The only negative about this book would be the way in which the films are indexed. They are listed by their original Italian titles only. Some of these will be familiar to fans, but then a great many of them may not. This can prove frustrating at times. The interviews are the following....
Fabrizio De Angelis
Gianetto de Rossi
An index (as mentioned above) covers all the other genres including Horror, Thrillers, Violent Adventure, Peplums and Science Fiction among some others. This highly recommended book is still available much cheaper (half off its cover price!) than I paid for it back in 1996. Fans of interviews and learning about technical information will no doubt lap up this piece. At its current price, easily one for the shelves.

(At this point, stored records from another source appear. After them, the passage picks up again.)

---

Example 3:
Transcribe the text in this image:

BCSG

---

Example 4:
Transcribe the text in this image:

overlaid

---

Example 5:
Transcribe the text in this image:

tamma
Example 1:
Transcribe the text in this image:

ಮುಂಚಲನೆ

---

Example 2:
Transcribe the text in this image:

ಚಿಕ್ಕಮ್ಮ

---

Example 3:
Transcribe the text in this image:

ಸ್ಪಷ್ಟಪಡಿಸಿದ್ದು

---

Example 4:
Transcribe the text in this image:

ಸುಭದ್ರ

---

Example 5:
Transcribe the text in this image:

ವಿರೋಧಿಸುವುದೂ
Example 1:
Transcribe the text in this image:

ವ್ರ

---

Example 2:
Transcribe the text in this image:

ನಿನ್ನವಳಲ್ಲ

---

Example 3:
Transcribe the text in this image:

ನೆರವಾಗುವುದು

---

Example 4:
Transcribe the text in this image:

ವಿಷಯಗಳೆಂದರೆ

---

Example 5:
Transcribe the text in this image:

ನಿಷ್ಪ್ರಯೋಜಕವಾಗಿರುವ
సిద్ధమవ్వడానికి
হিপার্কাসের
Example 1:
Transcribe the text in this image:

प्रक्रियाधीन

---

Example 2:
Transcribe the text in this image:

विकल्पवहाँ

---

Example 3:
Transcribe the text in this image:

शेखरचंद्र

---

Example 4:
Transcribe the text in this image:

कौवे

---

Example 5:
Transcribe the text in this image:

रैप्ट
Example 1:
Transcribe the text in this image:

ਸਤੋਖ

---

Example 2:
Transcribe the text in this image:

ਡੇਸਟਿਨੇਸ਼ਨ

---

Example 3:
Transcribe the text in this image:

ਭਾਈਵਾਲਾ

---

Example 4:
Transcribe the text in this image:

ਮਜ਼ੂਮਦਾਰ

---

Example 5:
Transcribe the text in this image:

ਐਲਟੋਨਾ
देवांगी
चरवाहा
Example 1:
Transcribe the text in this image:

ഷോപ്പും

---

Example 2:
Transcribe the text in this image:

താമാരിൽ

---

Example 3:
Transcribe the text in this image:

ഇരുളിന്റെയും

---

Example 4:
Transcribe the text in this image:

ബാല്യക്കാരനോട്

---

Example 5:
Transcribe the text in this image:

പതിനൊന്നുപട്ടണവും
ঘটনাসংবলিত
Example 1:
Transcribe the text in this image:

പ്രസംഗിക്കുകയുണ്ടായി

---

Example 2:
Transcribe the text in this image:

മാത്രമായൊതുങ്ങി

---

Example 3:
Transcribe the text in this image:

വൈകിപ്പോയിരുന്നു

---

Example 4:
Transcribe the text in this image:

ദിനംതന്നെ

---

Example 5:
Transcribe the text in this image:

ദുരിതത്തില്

This last book is a minor one, but no less interesting....
By Jim Harper
Softcover; 252 pages; B/W
Harper's book is a nice little starter kit for the unitiated, but still offers a bit of substance for others more familiar with the movies listed therein. Relegated strictly to the years between 1979 through 1994, it does Italian Horror a bit of a disservice by not including Eurohorror from years prior to those discussed here. It doesn't completely ignore the Golden Age of Italian horror cinema, but doesn't dwell on it, either.
The book itself is digest sized and includes a surprising amount of lesser known titles among the ones fans are more accustomed to. There's also just enough background information and critical analysis to satisfy those in need of a quick fix. All the reviews and dissertations are rather brief and that in itself will be attractive to less patient readers who want to simply "get on with it". There's also around 15 pages devoted to the filmmakers themselves and their accomplishments. Indexes of alternate titles and pseudonyms are the books additional attributes.
The major negative here are that the pictures are poorly produced on the paper stock utilized. Other than that, Harper's book is a nice edition, if a bit pricey. The rather hefty $25 price tag will figure into many fans minds as to whether this is one for their shelves, or not.